Brazilian Lyrics-Based Music Genre Classification Using a BLSTM Network
This work addresses a challenge in NLP for organizing Brazilian music, but it is incremental as it applies existing methods to a new dataset.
The paper tackles automatic music genre classification for Brazilian songs using only lyrics, achieving an average F1-score of 0.48 with a BLSTM network, where specific genres like gospel reached up to 0.89.

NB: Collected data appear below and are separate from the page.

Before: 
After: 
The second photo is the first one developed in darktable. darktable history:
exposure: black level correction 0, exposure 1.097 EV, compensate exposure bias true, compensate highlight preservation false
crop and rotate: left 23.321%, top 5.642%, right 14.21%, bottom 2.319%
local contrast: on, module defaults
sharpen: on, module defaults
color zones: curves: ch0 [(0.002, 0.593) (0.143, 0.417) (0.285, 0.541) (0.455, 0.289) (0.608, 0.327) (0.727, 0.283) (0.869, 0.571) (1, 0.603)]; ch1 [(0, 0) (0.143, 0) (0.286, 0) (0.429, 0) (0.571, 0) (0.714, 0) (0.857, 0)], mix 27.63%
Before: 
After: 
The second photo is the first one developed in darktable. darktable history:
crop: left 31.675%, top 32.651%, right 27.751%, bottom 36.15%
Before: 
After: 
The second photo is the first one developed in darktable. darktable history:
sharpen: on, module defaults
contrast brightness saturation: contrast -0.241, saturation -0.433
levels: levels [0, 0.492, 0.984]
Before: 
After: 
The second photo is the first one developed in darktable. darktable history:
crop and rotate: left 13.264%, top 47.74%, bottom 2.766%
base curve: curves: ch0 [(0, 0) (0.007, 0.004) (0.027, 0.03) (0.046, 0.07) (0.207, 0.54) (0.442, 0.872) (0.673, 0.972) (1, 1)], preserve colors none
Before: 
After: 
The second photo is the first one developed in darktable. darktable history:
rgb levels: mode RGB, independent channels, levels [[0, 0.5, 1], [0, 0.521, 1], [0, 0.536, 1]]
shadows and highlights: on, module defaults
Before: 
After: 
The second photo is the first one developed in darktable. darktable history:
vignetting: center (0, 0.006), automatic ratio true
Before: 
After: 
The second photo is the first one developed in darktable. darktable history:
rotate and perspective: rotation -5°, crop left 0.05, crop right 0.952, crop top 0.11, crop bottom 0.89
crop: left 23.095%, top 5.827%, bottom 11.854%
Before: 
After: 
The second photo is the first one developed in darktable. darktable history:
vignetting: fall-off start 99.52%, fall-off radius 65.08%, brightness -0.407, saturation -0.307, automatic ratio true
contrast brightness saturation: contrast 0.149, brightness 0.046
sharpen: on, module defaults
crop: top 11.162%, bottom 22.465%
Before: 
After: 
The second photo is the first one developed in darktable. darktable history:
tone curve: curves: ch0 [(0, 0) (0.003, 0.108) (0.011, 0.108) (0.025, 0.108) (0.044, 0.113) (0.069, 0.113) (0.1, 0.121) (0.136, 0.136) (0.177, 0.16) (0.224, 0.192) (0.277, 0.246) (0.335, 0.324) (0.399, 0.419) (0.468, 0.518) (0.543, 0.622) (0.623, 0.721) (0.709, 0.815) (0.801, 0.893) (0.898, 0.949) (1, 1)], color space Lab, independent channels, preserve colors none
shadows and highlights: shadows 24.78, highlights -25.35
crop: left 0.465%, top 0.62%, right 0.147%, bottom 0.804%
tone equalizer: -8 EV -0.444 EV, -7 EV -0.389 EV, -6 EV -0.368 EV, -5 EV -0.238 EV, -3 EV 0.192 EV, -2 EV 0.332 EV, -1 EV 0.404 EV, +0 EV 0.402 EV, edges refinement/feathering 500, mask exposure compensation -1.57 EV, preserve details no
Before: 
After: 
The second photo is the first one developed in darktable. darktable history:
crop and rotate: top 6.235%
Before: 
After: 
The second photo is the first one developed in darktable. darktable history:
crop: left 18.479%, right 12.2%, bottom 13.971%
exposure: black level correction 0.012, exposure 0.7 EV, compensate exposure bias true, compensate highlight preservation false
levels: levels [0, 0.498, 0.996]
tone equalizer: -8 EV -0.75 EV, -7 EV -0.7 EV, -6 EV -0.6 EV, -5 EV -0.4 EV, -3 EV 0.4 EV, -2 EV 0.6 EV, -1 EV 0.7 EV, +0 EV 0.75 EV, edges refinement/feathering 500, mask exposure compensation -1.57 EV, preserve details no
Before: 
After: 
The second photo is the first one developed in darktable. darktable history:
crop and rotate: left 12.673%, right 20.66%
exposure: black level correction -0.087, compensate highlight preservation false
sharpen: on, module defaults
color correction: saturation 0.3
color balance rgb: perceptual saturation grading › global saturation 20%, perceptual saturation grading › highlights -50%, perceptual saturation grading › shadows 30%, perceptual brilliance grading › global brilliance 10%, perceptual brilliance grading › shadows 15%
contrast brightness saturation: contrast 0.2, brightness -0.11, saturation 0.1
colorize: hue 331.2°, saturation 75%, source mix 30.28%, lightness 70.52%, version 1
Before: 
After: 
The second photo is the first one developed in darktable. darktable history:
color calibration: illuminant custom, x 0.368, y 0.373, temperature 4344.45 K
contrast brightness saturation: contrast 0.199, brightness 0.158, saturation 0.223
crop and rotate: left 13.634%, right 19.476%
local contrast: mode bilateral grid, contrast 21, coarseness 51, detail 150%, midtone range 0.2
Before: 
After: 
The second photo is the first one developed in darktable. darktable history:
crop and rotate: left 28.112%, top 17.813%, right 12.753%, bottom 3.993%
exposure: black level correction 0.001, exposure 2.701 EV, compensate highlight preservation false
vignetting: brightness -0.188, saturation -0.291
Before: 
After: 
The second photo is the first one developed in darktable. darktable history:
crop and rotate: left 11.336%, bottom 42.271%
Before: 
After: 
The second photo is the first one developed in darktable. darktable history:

Organize songs, albums, and artists in groups with shared similarity could be done with the help of genre labels. In this paper, we present a novel approach for automatic classifying musical genre in Brazilian music using only the song lyrics. This kind of classification remains a challenge in the field of Natural Language Processing. We construct a dataset of 138,368 Brazilian song lyrics distributed in 14 genres. We apply SVM, Random Forest and a Bidirectional Long Short-Term Memory (BLSTM) network combined with different word embeddings techniques to address this classification task. Our experiments show that the BLSTM method outperforms the other models with an F1-score average of $0.48$. Some genres like "gospel", "funk-carioca" and "sertanejo", which obtained 0.89, 0.70 and 0.69 of F1-score, respectively, can be defined as the most distinct and easy to classify in the Brazilian musical genres context.